I don’t mean this as a polemic against YA. My reservations concern the parts of me that respond so wholeheartedly to its overdetermined ambiguities. Of course fantasy, and particularly YA fantasy, is not political theory or movement program; it can only be a sentimental or allegorical education. In this way, it may be preparatory to politics, religion, or some other large system of meaning, but it should not be confused with that system itself. Fantasy is a kind of prolegomena of sensibility and imagination. The landscaping of the mind may be highly intentional, as in C. S. Lewis’s Narnia chronicles, which labors to bury Christian stones in mythic soil, or in Philip Pullman’s His Dark Materials books, which answer Lewis with a humanist mythos of fleeting life, the struggle for self-knowledge, sinless eros, and “only connect.” But successful fantasy is an emotional and allegorical order regardless of whether it aims at anything doctrinal.
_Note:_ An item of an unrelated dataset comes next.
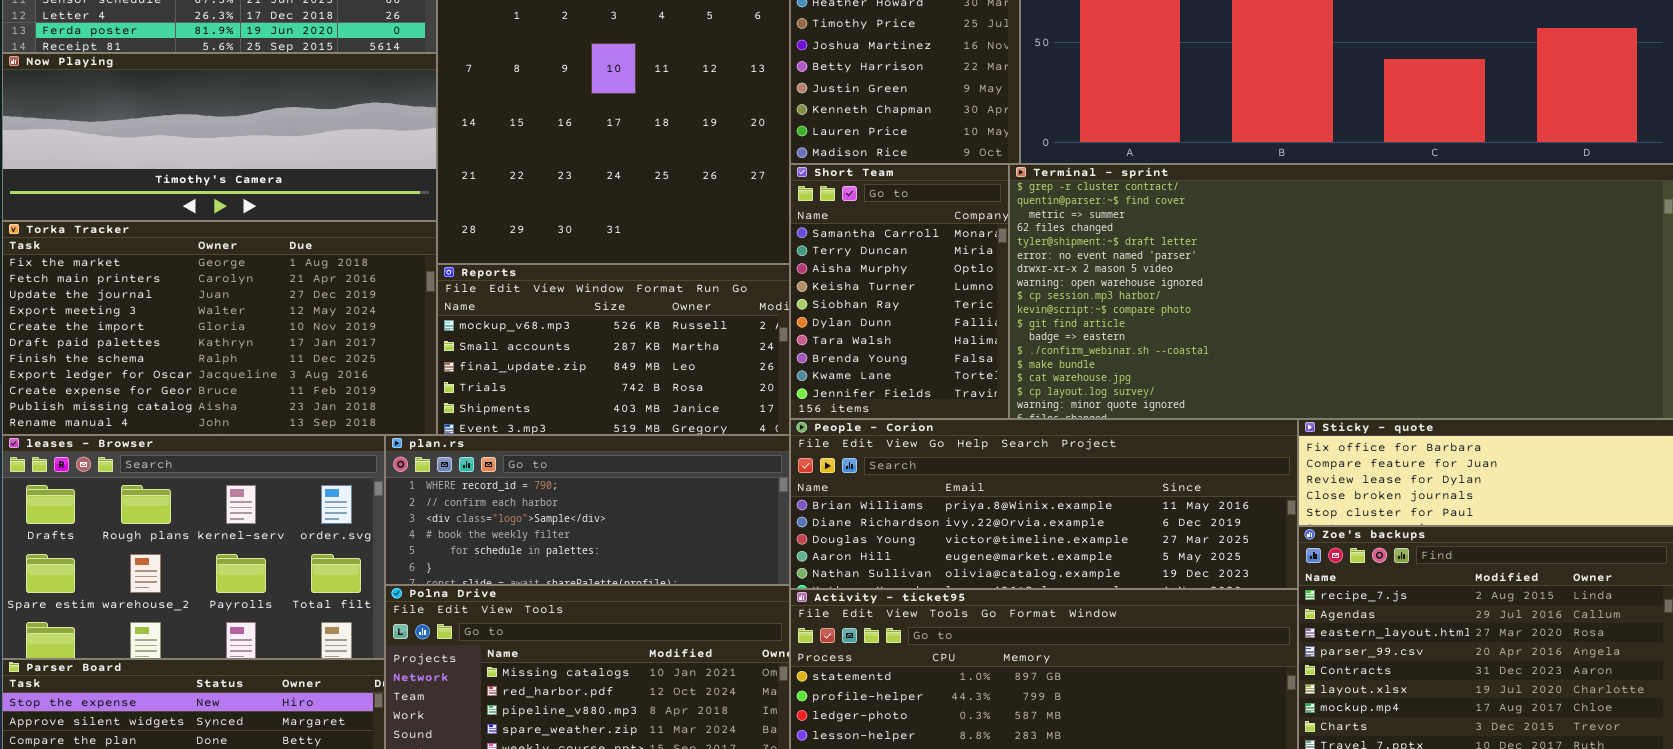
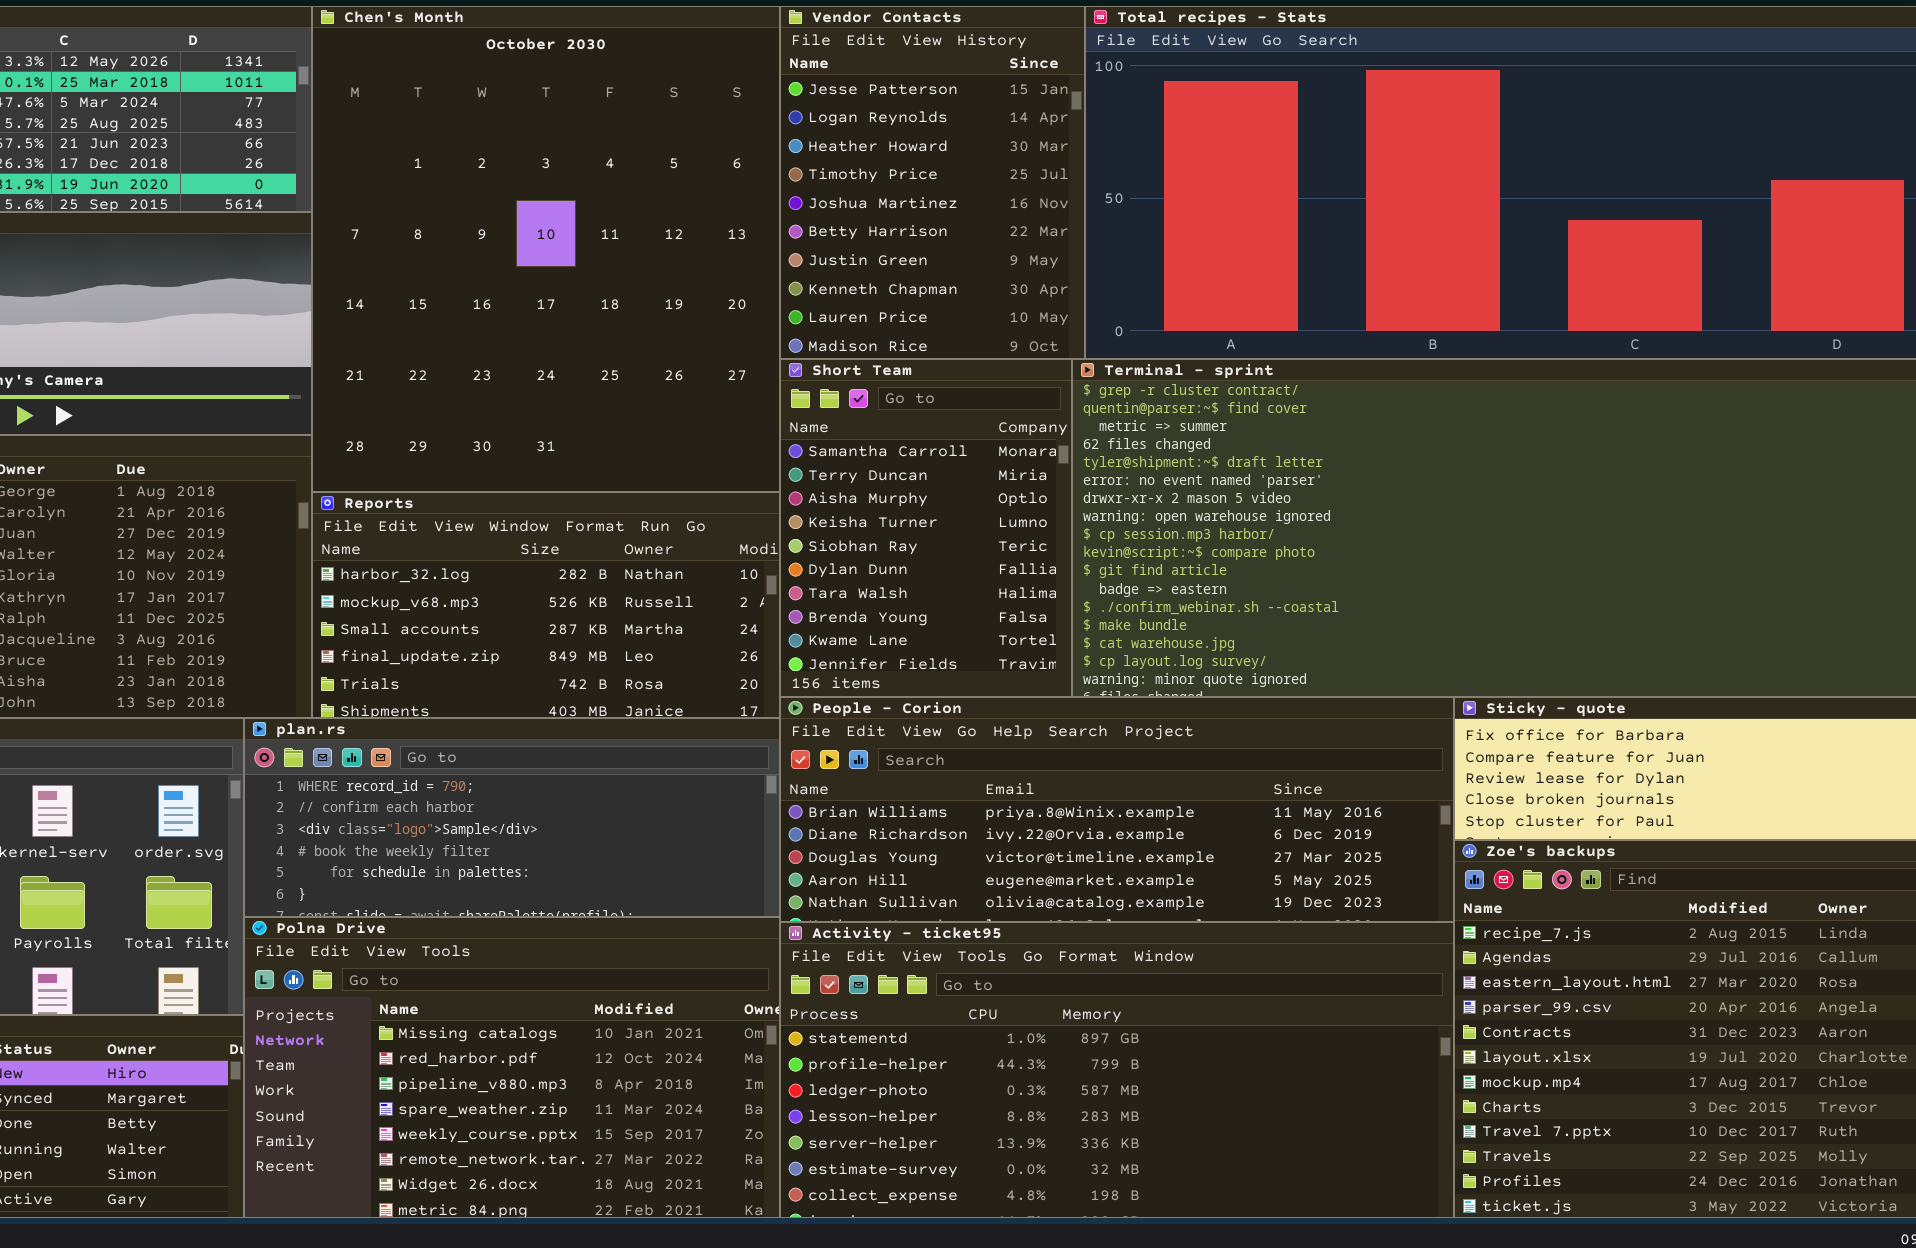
Reports: [437,264,790,435] -> [312,492,780,718], scrolled up 1 row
And so each fantasy diagnoses those who thrill to it.

Whenever The Hunger Games chances on complexity, it jumps back, unnerved. The books make almost no mention of race, thereby presenting Hollywood with interesting casting decisions.1 What has happened is that every black character who gets a name is a stoic, self-sacrificing saint. It’s better than putting them all in overalls as field hands—and many are, the agricultural district being vaguely Alabaman while the fishermen are a touch Irish and the lumberjacks redolent of an enslaved Portland. The people who made this movie aren’t stupid; they are just boring. Because of the very safe way the producers show their racial (and marketing) propriety, only white characters get to be complicated (Katniss), obnoxious (most of the main characters), manipulative (same, especially Philip Seymour Hoffman’s terrific Plutarch Heavensbee, a Capitol turncoat who brings his image-making genius to the rebel side), shallow (Katniss about half the time), or a brilliant and charismatic junkie (Haymitch Abernathy, a former contestant played gleefully by Woody Harrelson).

In the US of A, white privilege means that, for a black life to matter, Michael Brown has to have been a good kid, while luckier kids get to make mistakes, act stupid, risk their lives once or twice, and become doctors and judges. In Panem, white privilege means that characters like Katniss get to be confused kids, complete with the conceit that strongly felt confusion is revolutionary. It would have been more revolutionary, if too prescient to demand, to cast Katniss as a black kid—there are plenty from Appalachian coal country—who could make mistakes, be confused, and not get blown up by Peacekeepers.

The Hunger Games started as a story, like most YA stories, about the failure of the adult world to take young people seriously. It is ending as an oddly flat yet unsettling political fantasy that suggests how easy it is to take politics seriously in all the wrong ways, as a side effect of taking oneself very seriously and others not at all.

  1. Correction: This sentence originally read “The books make no mention of race, thereby presenting Hollywood with interesting casting decisions.”